On 24 June 1685 she took a simple vow of perpetual seclusion, chastity, and poverty. Her spiritual directors, François Dollier de Casson and Seguenot, encouraged her to continue her pious observances. As befitting her social rank, and again, in the tradition of pre-Reformation anchoritism, she retained throughout her years of withdrawal from the world an attendant, her cousin Anna Barroy, who saw to her physical requirements and accompanied her to mass. The most well-known anchoritic Rule of the Middle Ages, Ancrene Wisse clearly specifies that anchoresses should have female servants to assist with their daily needs both to preserve their isolation and to guard their reputations. Jeanne sewed and embroidered church vestments, made clothing for the most needy, and provided for the schooling of disadvantaged young women.

She became a well-known person in the colony, and met with important visitors upon occasion. At her death the remainder of her estate was willed to the sisters of the Congregation of Notre Dame. In 1698, Bishop Saint-Vallier, returning from France, accompanied two English gentlemen, one of them a Protestant minister, on a visit to her.
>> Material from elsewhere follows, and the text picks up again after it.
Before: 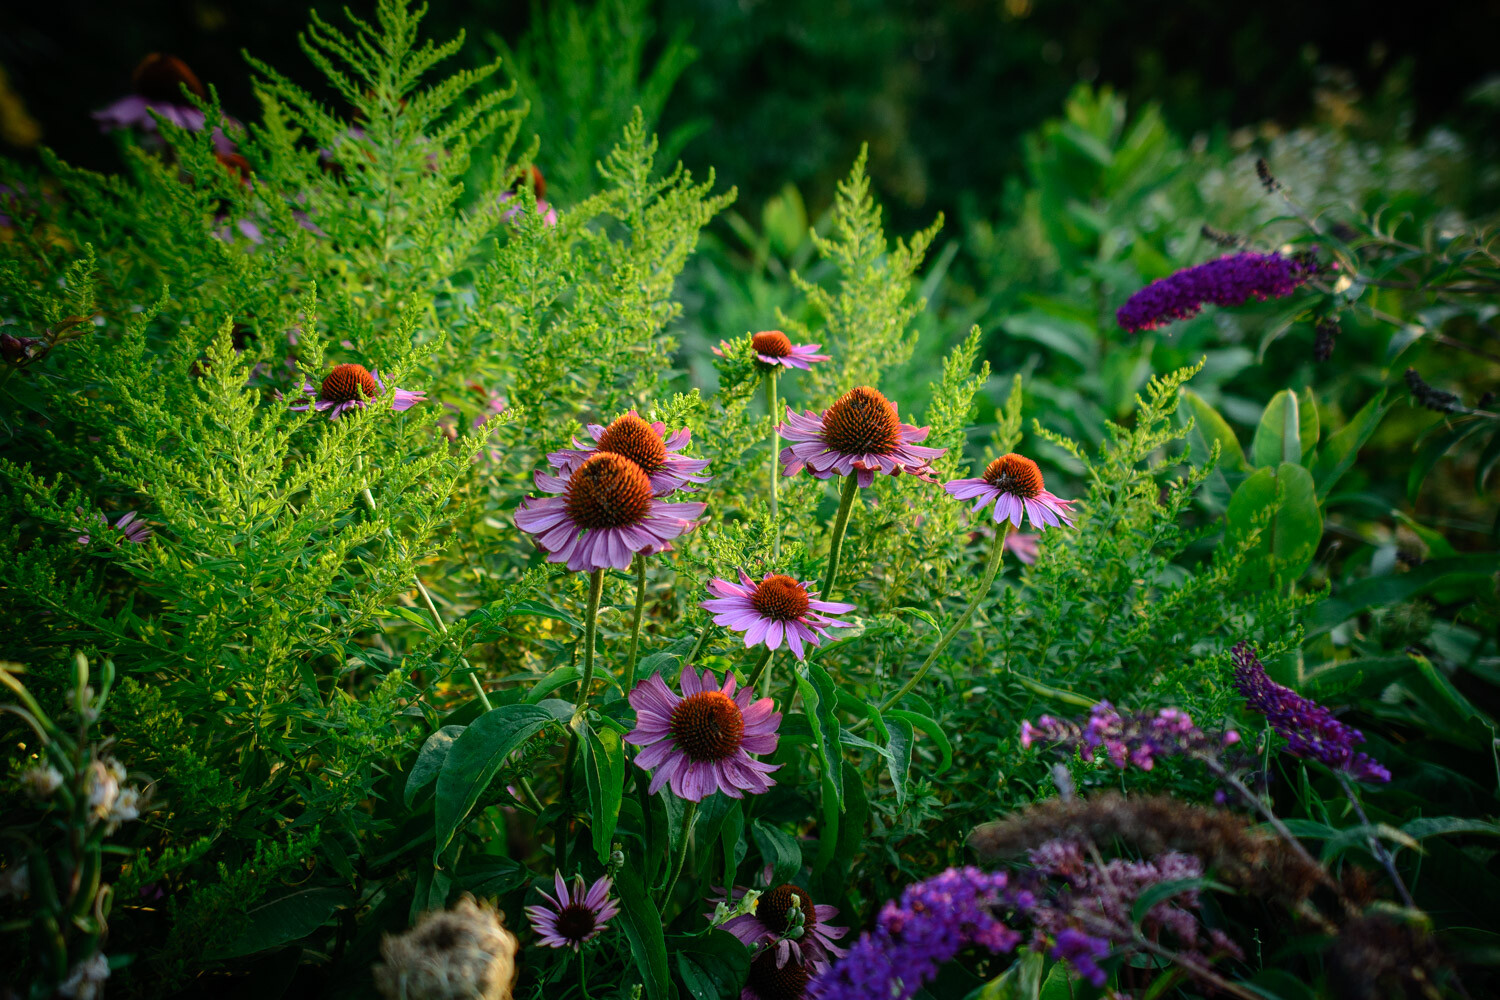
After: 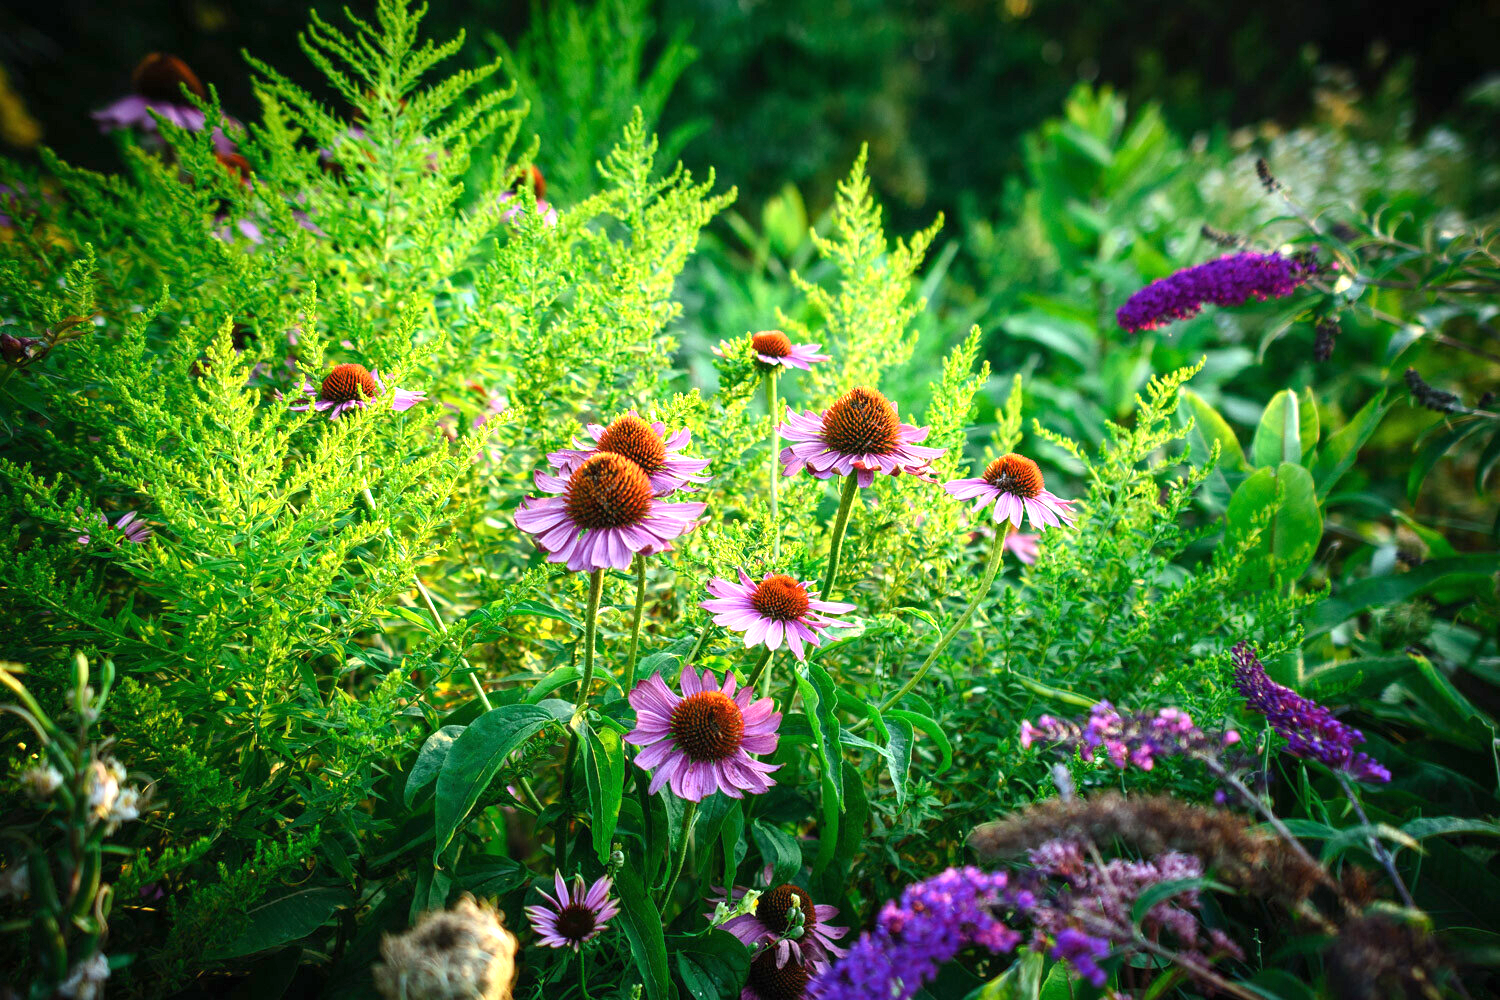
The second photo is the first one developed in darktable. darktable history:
exposure: black level correction 0, exposure 1.3 EV, compensate exposure bias true, compensate highlight preservation false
She attended to a number of business matters, for she retained her family's property during her lifetime. This was a practice often expected of medieval anchoresses who controlled vast estates, such as Loretta de Braose, Countess of Leicester. She ceded the farm at Pointe Saint-Charles to the Hôpital Général of the Charon brothers. The land of the former farm is today on the Jeanne-Le Ber federal electoral district. It was named for Jeanne Le Ber.

Before the Roman Catholic Church would canonize Jeanne Le Ber, it required that her buried remains be confirmed as hers. As Le Ber led the life of a recluse, she did little else other than pray and sew vestments and altar clothes until her death in 1714. The Church asked a team that included forensic anthropologist Kathy Reichs to verify what were thought to be Le Ber's bones. The team found that the teeth were notched as if they had regularly bitten thread. The bones were marked by arthritis, as the knees of a person who often kneeled to pray might be. Other notable features agreed with Le Ber's known age, establishing the bones were indeed hers.

== Legacy ==
The Recluse Sisters were founded in 1943, in Alberta. Their inspiration is Jeanne Le Ber. In 2004, the Jeanne-Le Ber federal electoral district was named for Jeanne Le Ber.